The Torngat Mts of the far north rise in splendid isolation - the highest peaks east of the Rockies. Though in the same latitude as the British Isles, Labrador's forbidding terrain and extreme climate support only sparse settlement. The Labrador Current, sweeping south from arctic waters, chills the coast and clogs harbours with ice from Dec to May. The primary settlements are Forteau, Port Hope, Simpson, Cartwright, Rigolet, Makkovik, Postville, Hopedale and Nain south to north along the coast; North West River and Happy Valley-Goose Bay on Lake Melville; and Churchill Falls, Wabush and Labrador City in the interior.
History
The Labrador coast has been occupied for a very long time. Evidence of Maritime Archaic Native occupation, dating back at least 7000 years, has been found at L'Anse Amour Burial Site in the south. Labrador was likely the "Markland" of the Viking sagas, which described the anomalous silvery beaches near Groswater Bay. Basque fishermen established a great whale fishery, centered at Red Bay on the northeast coast of the Strait of Belle Isle, even before Jacques Cartier explored the coast in the early 16th century.
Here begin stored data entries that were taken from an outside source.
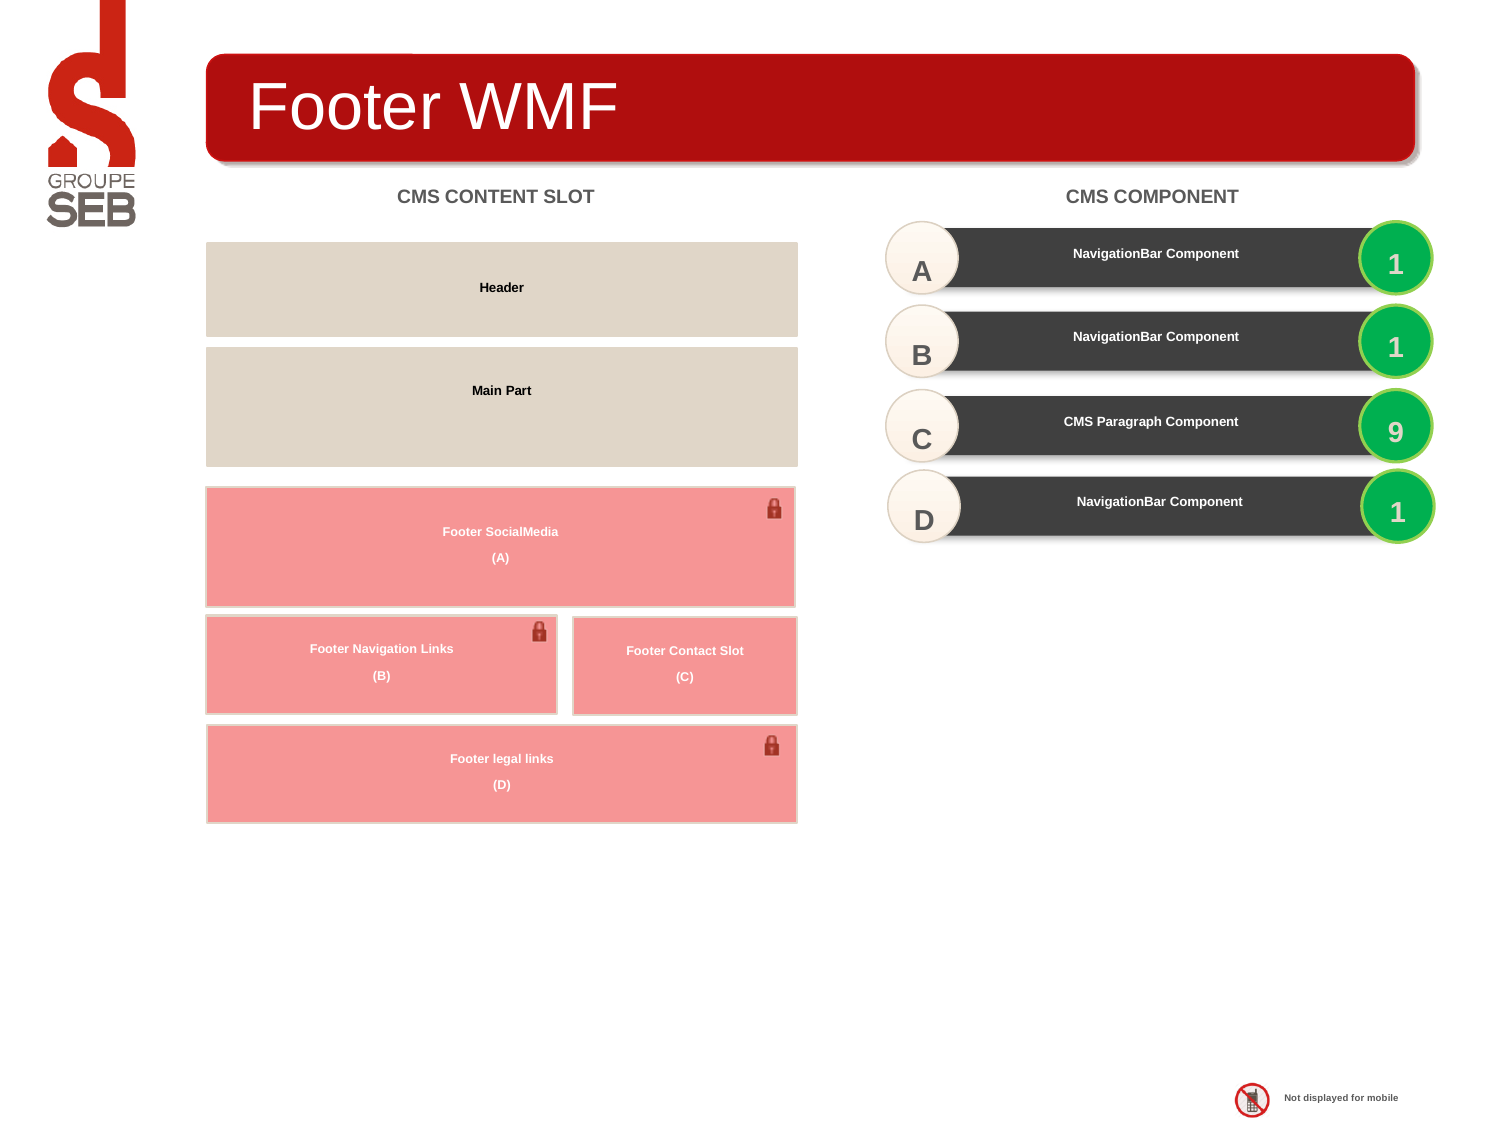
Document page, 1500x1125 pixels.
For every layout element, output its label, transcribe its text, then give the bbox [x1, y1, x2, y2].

picture [1233, 1081, 1270, 1118]
text_box Footer Contact Slot (C) [571, 615, 799, 718]
text_box CMS Content Slot [218, 172, 774, 228]
picture [523, 615, 558, 649]
picture [0, 0, 182, 266]
text_box Not displayed for mobile [1272, 1082, 1500, 1117]
title Footer WMF [234, 56, 1400, 149]
picture [758, 492, 793, 526]
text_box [885, 221, 1433, 295]
text_box Footer SocialMedia (A) [204, 485, 797, 609]
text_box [885, 389, 1433, 463]
text_box Header [204, 241, 799, 338]
text_box CMS Component [981, 172, 1324, 219]
picture [756, 728, 791, 763]
text_box Footer legal links (D) [205, 723, 799, 826]
text_box Footer Navigation Links (B) [204, 613, 559, 716]
text_box Main Part [204, 346, 799, 468]
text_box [887, 469, 1435, 543]
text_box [885, 304, 1433, 378]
Maritime Archaic culture was displaced about 4000 years ago by southward expansion of Paleoeskimos from the Arctic, who were in turn displaced by the ancestors of the Montagnais-Naskapi and Inuit, Portuguese explorers were active along the coast and the name "Labrador," which was first applied to the coast of Greenland, likely derives from the Portuguese explorer João Fernandes, a lavrador or "landholder" in the Azores. Early European occupation was entirely focused on the coastal fishery and was fiercely opposed by the Inuit to the north and the Naskapi in the south. Control of the coast was contested by the British and French, but control by either was tenuous. In the early 19th century, thousands of New England fishermen and whalers descended on the coast annually.
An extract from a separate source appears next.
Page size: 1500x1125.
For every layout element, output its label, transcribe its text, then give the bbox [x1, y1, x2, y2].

The Labrador Boundary Dispute was one of the most celebrated legal cases in British colonial history. Though Newfoundland's claim to the watershed of all rivers flowing into the Atlantic Ocean is recognized in the Constitution Act, many Quebecers still consider Labrador part of "Nouveau-Québec."
Economy
Settlement was haphazard, begun by a few fishermen who stayed on each winter (called Liveyers), while thousands of "stationers" (those who fished from land bases in summer) and "floaters" (those who used schooners as their bases) came and went with the fishing season. George Cartwright established a business at Cape Charles in 1770 and persevered for 16 years. The Moravians set up a mission at Nain in 1771 that has been in continuous operation since. The Hudson's Bay Company established its first post at Rigolet in 1834, another at North West River in 1836 and a third at Cartwright. HBC employee John McLean explored the interior in 1839, but the fur trade remained marginal in Labrador.
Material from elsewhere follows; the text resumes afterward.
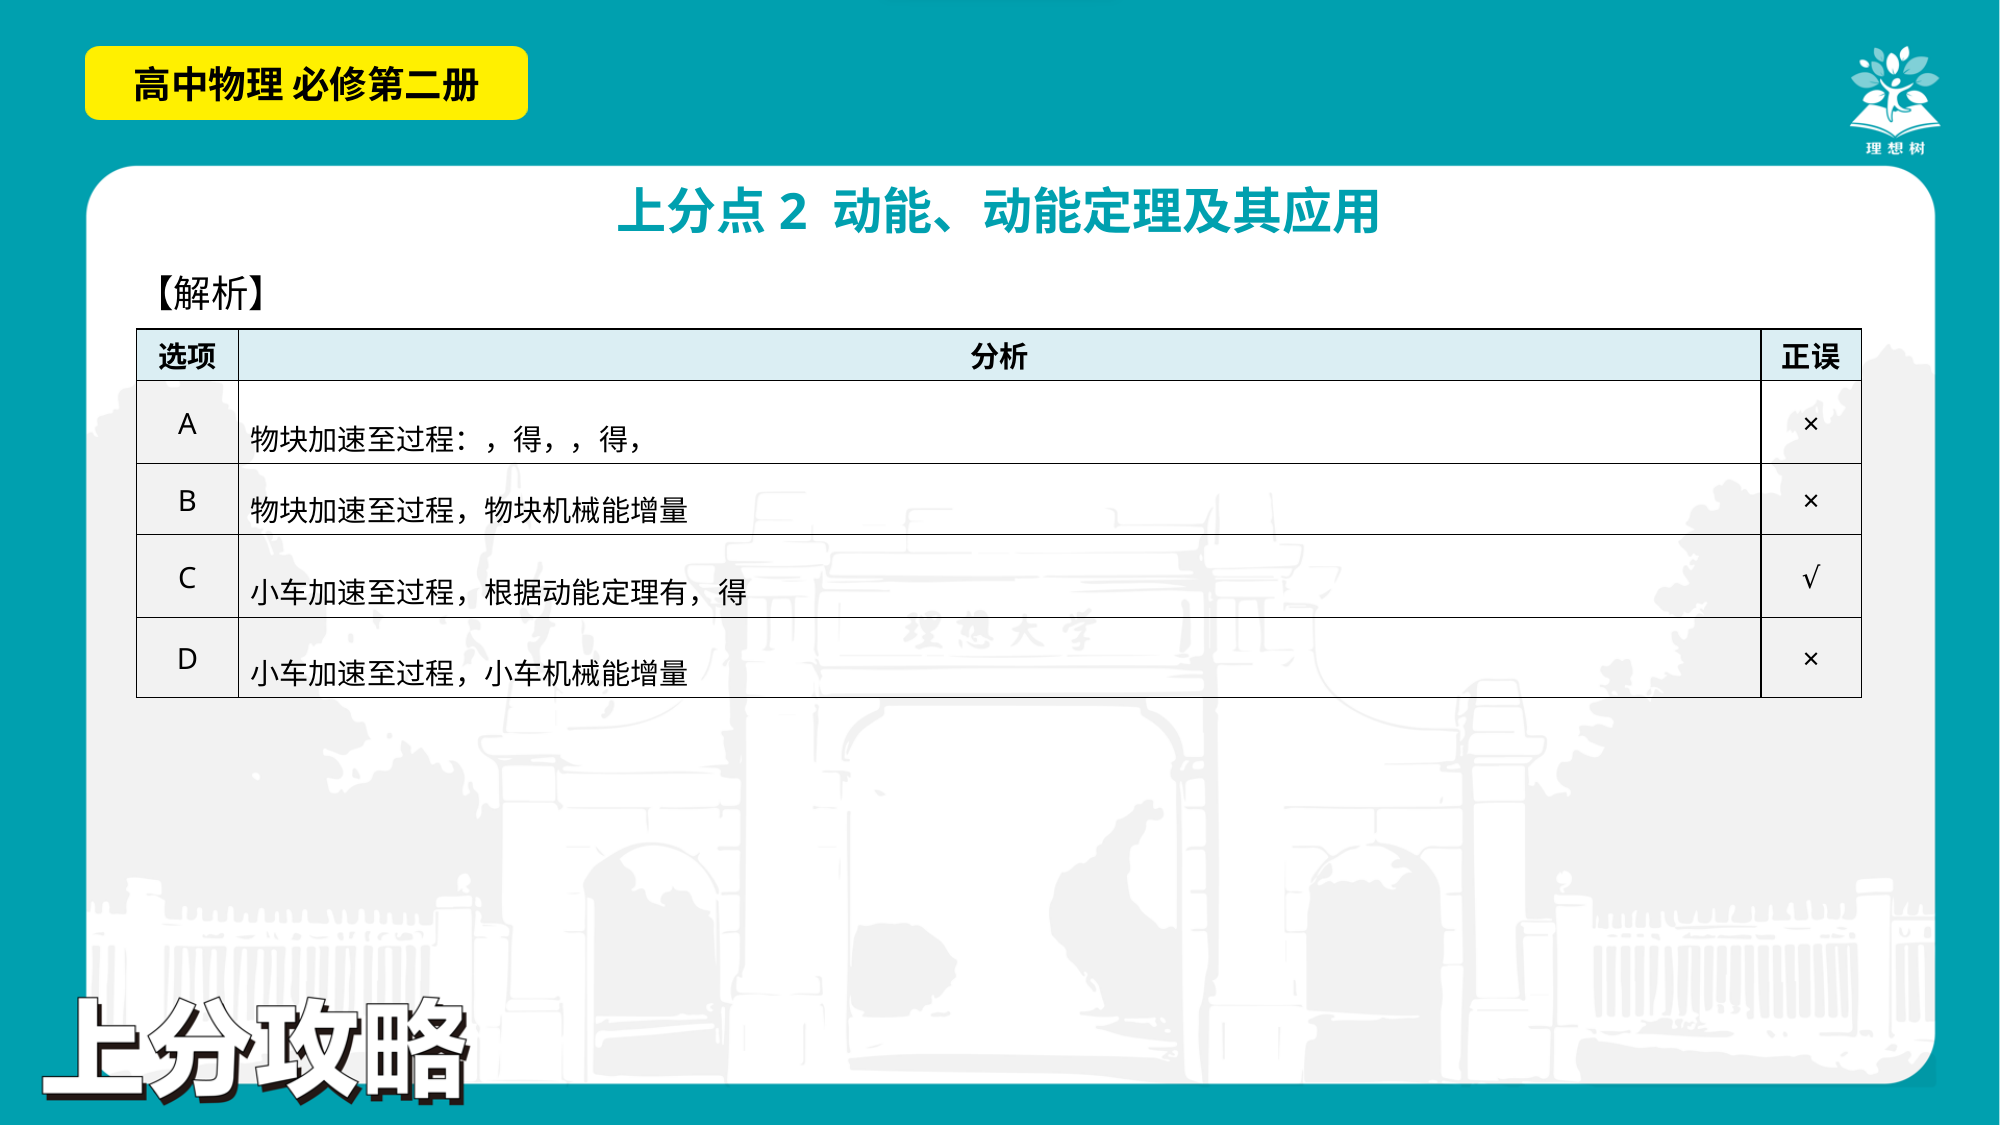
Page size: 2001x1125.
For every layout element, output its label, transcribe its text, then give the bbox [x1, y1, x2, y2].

text_box 【解析】 [136, 248, 1865, 308]
picture [0, 0, 2000, 1125]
In the 1890s geologist A.P. Low reported the massive iron-ore deposits of the interior and in 1937 and 1939 Finnish geographer V.A. Tanner compiled the most detailed designation of Labrador to date. The small coastal settlements of Labrador were among the most isolated, deprived and neglected in the world. With the exception of the Moravian mission at Nain, Labrador was without medical care, schools or adequate housing until the heroic efforts of Wilfred Grenfell in the 1890s. Grenfell and his associates established hospitals, schools, orphanages and co-ops - financed by fund-raising tours around the world.
The break with the traditional dependence on the fishery alone came during WWII when the airport at Goose Bay was built as a staging point for Ferry Command. It later continued as a USAF base and by the early 1950s was the second-busiest airport in the world. Happy Valley grew up nearby. Meanwhile the completion of the monumental Quebec North Shore and Labrador Ry (1954) opened the vast iron reserves of the interior, and BRINCO tapped the huge power of the Churchill River at Churchill Falls - the second-largest hydroelectric development in Canada.
In the early 1990s, 2 diamond prospectors found large concentrations of nickel, along with copper and cobalt, at Voisey Bay, near Nain. This led to a staking frenzy in the area from 5000-8000 claims in previous years to an estimated 200 000 claims in 1995.